Plain-text document sources

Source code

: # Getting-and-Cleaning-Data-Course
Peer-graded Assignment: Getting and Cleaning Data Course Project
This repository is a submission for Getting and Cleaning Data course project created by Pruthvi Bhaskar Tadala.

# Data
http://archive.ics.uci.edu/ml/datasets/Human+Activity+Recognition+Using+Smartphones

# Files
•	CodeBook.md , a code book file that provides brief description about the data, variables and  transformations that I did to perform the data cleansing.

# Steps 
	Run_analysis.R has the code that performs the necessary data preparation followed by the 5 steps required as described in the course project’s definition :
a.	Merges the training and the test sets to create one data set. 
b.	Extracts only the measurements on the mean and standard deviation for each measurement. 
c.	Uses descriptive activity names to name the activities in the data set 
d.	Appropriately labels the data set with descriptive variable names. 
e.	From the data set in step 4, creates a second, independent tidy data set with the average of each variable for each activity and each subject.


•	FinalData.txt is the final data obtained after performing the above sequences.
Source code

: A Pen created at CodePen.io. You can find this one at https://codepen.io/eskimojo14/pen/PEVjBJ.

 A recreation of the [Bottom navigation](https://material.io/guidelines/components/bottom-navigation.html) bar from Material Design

---

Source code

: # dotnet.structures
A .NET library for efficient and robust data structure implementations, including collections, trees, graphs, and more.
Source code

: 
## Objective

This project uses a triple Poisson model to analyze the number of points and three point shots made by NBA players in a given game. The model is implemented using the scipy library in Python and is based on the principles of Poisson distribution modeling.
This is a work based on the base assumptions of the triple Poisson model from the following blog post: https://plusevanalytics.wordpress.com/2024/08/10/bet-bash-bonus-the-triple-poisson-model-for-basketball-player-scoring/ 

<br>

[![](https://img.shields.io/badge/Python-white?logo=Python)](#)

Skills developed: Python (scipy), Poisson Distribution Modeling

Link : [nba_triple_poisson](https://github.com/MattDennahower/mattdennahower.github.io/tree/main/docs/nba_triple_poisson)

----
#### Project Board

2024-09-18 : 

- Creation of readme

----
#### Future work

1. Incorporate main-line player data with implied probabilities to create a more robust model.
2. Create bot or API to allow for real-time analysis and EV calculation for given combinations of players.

...

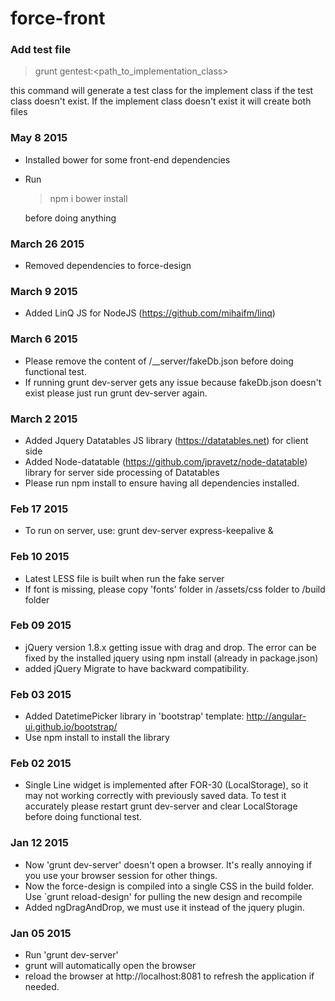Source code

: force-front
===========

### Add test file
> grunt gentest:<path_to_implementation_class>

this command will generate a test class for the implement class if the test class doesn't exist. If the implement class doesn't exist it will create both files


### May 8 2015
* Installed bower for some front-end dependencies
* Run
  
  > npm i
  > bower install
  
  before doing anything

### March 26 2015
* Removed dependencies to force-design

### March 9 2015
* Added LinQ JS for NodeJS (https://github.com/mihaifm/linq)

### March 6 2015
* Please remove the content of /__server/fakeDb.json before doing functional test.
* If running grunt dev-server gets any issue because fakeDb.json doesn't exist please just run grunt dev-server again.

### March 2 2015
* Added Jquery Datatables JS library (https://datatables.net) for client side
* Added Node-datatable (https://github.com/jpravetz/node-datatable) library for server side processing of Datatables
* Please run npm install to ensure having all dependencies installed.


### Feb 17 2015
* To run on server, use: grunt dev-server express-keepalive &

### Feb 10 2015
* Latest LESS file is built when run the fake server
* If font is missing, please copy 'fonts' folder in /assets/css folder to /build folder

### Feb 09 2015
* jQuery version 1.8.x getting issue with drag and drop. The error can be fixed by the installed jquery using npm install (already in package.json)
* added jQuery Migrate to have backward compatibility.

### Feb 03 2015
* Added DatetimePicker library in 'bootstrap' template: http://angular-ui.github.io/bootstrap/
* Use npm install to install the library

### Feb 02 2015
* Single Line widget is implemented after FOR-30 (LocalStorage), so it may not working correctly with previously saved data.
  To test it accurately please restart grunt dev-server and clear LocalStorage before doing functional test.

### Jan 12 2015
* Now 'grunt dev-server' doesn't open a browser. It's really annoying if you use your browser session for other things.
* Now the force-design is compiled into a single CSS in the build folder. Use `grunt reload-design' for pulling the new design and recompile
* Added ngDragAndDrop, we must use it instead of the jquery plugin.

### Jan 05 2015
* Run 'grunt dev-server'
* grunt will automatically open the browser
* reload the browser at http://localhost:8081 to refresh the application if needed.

Task instructions
Which lines in the records above contain the word "March"? Copy each of those lines in full.

Response area
### March 26 2015
### March 9 2015
### March 6 2015
### March 2 2015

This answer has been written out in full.